-- SOURCE DATA follows --
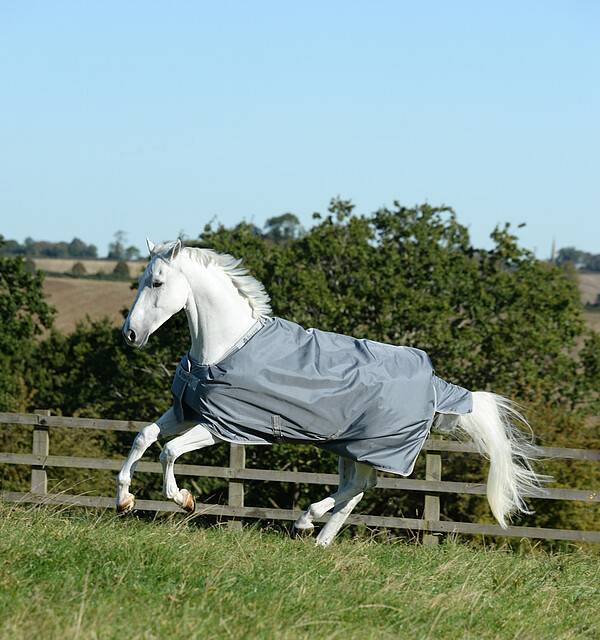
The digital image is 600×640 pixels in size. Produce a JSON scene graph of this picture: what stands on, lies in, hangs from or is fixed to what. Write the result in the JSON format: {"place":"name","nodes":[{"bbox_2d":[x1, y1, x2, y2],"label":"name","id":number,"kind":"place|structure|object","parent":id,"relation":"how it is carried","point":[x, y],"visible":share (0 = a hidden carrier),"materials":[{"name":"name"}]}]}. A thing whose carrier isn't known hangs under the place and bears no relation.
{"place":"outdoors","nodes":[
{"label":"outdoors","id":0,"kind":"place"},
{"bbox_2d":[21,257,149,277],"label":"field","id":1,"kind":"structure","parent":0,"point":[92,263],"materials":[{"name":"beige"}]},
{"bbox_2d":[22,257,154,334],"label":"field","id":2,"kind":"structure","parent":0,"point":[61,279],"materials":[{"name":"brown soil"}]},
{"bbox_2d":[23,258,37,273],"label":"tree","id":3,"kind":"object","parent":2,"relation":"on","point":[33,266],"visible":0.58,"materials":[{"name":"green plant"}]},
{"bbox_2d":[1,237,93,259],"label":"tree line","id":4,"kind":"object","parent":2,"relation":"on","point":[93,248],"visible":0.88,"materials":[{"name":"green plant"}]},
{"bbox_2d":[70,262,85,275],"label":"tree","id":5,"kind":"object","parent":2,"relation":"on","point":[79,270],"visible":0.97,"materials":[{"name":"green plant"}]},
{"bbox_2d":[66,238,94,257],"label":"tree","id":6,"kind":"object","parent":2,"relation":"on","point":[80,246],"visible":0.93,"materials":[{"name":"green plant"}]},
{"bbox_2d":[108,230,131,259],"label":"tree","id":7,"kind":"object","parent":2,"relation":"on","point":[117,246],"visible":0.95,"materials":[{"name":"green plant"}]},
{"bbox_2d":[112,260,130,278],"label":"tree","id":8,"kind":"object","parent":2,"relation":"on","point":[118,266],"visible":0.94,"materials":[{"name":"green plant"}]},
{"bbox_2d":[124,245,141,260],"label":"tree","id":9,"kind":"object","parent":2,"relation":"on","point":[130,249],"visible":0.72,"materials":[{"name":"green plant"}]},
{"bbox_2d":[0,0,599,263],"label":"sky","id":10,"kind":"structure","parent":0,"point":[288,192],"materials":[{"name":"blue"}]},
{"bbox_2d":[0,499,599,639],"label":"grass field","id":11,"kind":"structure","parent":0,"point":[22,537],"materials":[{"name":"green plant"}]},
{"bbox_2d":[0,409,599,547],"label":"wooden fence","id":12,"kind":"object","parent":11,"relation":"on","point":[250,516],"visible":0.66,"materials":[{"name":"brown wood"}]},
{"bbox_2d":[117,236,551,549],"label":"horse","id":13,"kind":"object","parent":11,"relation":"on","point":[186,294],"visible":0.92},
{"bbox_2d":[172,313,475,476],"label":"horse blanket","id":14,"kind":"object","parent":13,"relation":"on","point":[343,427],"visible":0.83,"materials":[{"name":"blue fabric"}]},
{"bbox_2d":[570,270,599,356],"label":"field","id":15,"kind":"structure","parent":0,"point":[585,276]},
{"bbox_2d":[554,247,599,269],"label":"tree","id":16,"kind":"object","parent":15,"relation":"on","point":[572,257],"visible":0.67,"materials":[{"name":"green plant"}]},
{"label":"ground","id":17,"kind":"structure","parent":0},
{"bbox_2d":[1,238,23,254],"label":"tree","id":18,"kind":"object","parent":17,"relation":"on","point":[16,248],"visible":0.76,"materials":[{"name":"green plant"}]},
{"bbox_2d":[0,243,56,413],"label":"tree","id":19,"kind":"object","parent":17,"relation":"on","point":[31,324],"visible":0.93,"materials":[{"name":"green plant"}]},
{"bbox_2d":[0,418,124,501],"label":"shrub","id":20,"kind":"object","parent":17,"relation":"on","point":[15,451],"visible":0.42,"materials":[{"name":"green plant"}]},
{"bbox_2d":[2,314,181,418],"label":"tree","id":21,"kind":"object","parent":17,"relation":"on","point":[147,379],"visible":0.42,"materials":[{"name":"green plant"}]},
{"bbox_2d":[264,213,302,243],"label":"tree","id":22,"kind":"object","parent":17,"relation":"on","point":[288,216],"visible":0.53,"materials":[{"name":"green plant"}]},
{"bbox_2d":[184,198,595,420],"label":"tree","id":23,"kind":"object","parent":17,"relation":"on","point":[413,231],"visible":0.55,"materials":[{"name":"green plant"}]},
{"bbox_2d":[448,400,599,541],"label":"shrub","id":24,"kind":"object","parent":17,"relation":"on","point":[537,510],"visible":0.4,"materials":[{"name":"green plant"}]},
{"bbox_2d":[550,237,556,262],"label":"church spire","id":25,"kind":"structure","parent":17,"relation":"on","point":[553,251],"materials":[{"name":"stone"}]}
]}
-- SOURCE DATA concluded --
Give back an exact reproduction of the entries, with all pictures excluded.

The digital image is 600×640 pixels in size. Produce a JSON scene graph of this picture: what stands on, lies in, hangs from or is fixed to what. Write the result in the JSON format: {"place":"name","nodes":[{"bbox_2d":[x1, y1, x2, y2],"label":"name","id":number,"kind":"place|structure|object","parent":id,"relation":"how it is carried","point":[x, y],"visible":share (0 = a hidden carrier),"materials":[{"name":"name"}]}]}. A thing whose carrier isn't known hangs under the place and bears no relation.
{"place":"outdoors","nodes":[
{"label":"outdoors","id":0,"kind":"place"},
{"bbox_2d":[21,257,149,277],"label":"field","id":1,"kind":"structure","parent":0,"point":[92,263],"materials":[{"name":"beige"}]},
{"bbox_2d":[22,257,154,334],"label":"field","id":2,"kind":"structure","parent":0,"point":[61,279],"materials":[{"name":"brown soil"}]},
{"bbox_2d":[23,258,37,273],"label":"tree","id":3,"kind":"object","parent":2,"relation":"on","point":[33,266],"visible":0.58,"materials":[{"name":"green plant"}]},
{"bbox_2d":[1,237,93,259],"label":"tree line","id":4,"kind":"object","parent":2,"relation":"on","point":[93,248],"visible":0.88,"materials":[{"name":"green plant"}]},
{"bbox_2d":[70,262,85,275],"label":"tree","id":5,"kind":"object","parent":2,"relation":"on","point":[79,270],"visible":0.97,"materials":[{"name":"green plant"}]},
{"bbox_2d":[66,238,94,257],"label":"tree","id":6,"kind":"object","parent":2,"relation":"on","point":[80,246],"visible":0.93,"materials":[{"name":"green plant"}]},
{"bbox_2d":[108,230,131,259],"label":"tree","id":7,"kind":"object","parent":2,"relation":"on","point":[117,246],"visible":0.95,"materials":[{"name":"green plant"}]},
{"bbox_2d":[112,260,130,278],"label":"tree","id":8,"kind":"object","parent":2,"relation":"on","point":[118,266],"visible":0.94,"materials":[{"name":"green plant"}]},
{"bbox_2d":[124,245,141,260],"label":"tree","id":9,"kind":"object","parent":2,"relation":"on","point":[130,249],"visible":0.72,"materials":[{"name":"green plant"}]},
{"bbox_2d":[0,0,599,263],"label":"sky","id":10,"kind":"structure","parent":0,"point":[288,192],"materials":[{"name":"blue"}]},
{"bbox_2d":[0,499,599,639],"label":"grass field","id":11,"kind":"structure","parent":0,"point":[22,537],"materials":[{"name":"green plant"}]},
{"bbox_2d":[0,409,599,547],"label":"wooden fence","id":12,"kind":"object","parent":11,"relation":"on","point":[250,516],"visible":0.66,"materials":[{"name":"brown wood"}]},
{"bbox_2d":[117,236,551,549],"label":"horse","id":13,"kind":"object","parent":11,"relation":"on","point":[186,294],"visible":0.92},
{"bbox_2d":[172,313,475,476],"label":"horse blanket","id":14,"kind":"object","parent":13,"relation":"on","point":[343,427],"visible":0.83,"materials":[{"name":"blue fabric"}]},
{"bbox_2d":[570,270,599,356],"label":"field","id":15,"kind":"structure","parent":0,"point":[585,276]},
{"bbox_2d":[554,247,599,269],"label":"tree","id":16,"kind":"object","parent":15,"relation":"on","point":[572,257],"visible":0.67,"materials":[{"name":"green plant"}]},
{"label":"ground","id":17,"kind":"structure","parent":0},
{"bbox_2d":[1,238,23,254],"label":"tree","id":18,"kind":"object","parent":17,"relation":"on","point":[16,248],"visible":0.76,"materials":[{"name":"green plant"}]},
{"bbox_2d":[0,243,56,413],"label":"tree","id":19,"kind":"object","parent":17,"relation":"on","point":[31,324],"visible":0.93,"materials":[{"name":"green plant"}]},
{"bbox_2d":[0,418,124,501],"label":"shrub","id":20,"kind":"object","parent":17,"relation":"on","point":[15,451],"visible":0.42,"materials":[{"name":"green plant"}]},
{"bbox_2d":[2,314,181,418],"label":"tree","id":21,"kind":"object","parent":17,"relation":"on","point":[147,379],"visible":0.42,"materials":[{"name":"green plant"}]},
{"bbox_2d":[264,213,302,243],"label":"tree","id":22,"kind":"object","parent":17,"relation":"on","point":[288,216],"visible":0.53,"materials":[{"name":"green plant"}]},
{"bbox_2d":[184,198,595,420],"label":"tree","id":23,"kind":"object","parent":17,"relation":"on","point":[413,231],"visible":0.55,"materials":[{"name":"green plant"}]},
{"bbox_2d":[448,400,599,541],"label":"shrub","id":24,"kind":"object","parent":17,"relation":"on","point":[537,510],"visible":0.4,"materials":[{"name":"green plant"}]},
{"bbox_2d":[550,237,556,262],"label":"church spire","id":25,"kind":"structure","parent":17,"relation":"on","point":[553,251],"materials":[{"name":"stone"}]}
]}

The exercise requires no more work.